▶ [Work order]:
Starting at the first line and ending at the last, output the data exactly.

[Collected data]

········

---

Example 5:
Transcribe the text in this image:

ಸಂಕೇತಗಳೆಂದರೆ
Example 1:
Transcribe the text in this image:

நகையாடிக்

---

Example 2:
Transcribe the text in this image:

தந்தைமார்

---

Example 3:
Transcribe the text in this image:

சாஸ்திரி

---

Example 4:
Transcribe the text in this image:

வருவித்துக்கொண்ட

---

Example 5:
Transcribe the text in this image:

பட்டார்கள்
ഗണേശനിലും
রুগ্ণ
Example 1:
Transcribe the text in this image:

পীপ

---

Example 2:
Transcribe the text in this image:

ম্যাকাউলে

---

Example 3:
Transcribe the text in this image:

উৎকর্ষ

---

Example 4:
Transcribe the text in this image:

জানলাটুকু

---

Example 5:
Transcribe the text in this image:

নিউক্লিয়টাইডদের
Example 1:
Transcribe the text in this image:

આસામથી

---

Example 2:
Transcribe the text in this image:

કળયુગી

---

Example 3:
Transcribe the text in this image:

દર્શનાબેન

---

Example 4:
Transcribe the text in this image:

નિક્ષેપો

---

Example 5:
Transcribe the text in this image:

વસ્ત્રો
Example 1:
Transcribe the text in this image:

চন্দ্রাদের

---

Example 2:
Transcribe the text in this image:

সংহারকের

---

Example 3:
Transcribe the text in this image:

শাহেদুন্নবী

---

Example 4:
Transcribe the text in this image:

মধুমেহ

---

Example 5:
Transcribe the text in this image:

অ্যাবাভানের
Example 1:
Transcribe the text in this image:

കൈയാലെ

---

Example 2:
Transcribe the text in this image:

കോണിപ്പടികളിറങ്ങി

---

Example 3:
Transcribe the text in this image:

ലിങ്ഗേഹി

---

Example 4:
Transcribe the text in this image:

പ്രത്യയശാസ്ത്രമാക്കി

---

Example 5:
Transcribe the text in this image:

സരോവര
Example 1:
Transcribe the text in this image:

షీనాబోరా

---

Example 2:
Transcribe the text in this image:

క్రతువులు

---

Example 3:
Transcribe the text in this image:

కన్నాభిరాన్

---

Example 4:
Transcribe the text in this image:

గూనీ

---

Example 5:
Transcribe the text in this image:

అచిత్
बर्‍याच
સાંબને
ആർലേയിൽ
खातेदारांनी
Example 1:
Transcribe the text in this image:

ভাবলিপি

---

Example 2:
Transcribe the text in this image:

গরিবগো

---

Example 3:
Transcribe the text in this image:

········

▶ [Expected answer]:
---

Example 5:
Transcribe the text in this image:

ಸಂಕೇತಗಳೆಂದರೆ
Example 1:
Transcribe the text in this image:

நகையாடிக்

---

Example 2:
Transcribe the text in this image:

தந்தைமார்

---

Example 3:
Transcribe the text in this image:

சாஸ்திரி

---

Example 4:
Transcribe the text in this image:

வருவித்துக்கொண்ட

---

Example 5:
Transcribe the text in this image:

பட்டார்கள்
ഗണേശനിലും
রুগ্ণ
Example 1:
Transcribe the text in this image:

পীপ

---

Example 2:
Transcribe the text in this image:

ম্যাকাউলে

---

Example 3:
Transcribe the text in this image:

উৎকর্ষ

---

Example 4:
Transcribe the text in this image:

জানলাটুকু

---

Example 5:
Transcribe the text in this image:

নিউক্লিয়টাইডদের
Example 1:
Transcribe the text in this image:

આસામથી

---

Example 2:
Transcribe the text in this image:

કળયુગી

---

Example 3:
Transcribe the text in this image:

દર્શનાબેન

---

Example 4:
Transcribe the text in this image:

નિક્ષેપો

---

Example 5:
Transcribe the text in this image:

વસ્ત્રો
Example 1:
Transcribe the text in this image:

চন্দ্রাদের

---

Example 2:
Transcribe the text in this image:

সংহারকের

---

Example 3:
Transcribe the text in this image:

শাহেদুন্নবী

---

Example 4:
Transcribe the text in this image:

মধুমেহ

---

Example 5:
Transcribe the text in this image:

অ্যাবাভানের
Example 1:
Transcribe the text in this image:

കൈയാലെ

---

Example 2:
Transcribe the text in this image:

കോണിപ്പടികളിറങ്ങി

---

Example 3:
Transcribe the text in this image:

ലിങ്ഗേഹി

---

Example 4:
Transcribe the text in this image:

പ്രത്യയശാസ്ത്രമാക്കി

---

Example 5:
Transcribe the text in this image:

സരോവര
Example 1:
Transcribe the text in this image:

షీనాబోరా

---

Example 2:
Transcribe the text in this image:

క్రతువులు

---

Example 3:
Transcribe the text in this image:

కన్నాభిరాన్

---

Example 4:
Transcribe the text in this image:

గూనీ

---

Example 5:
Transcribe the text in this image:

అచిత్
बर्‍याच
સાંબને
ആർലേയിൽ
खातेदारांनी
Example 1:
Transcribe the text in this image:

ভাবলিপি

---

Example 2:
Transcribe the text in this image:

গরিবগো

---

Example 3:
Transcribe the text in this image:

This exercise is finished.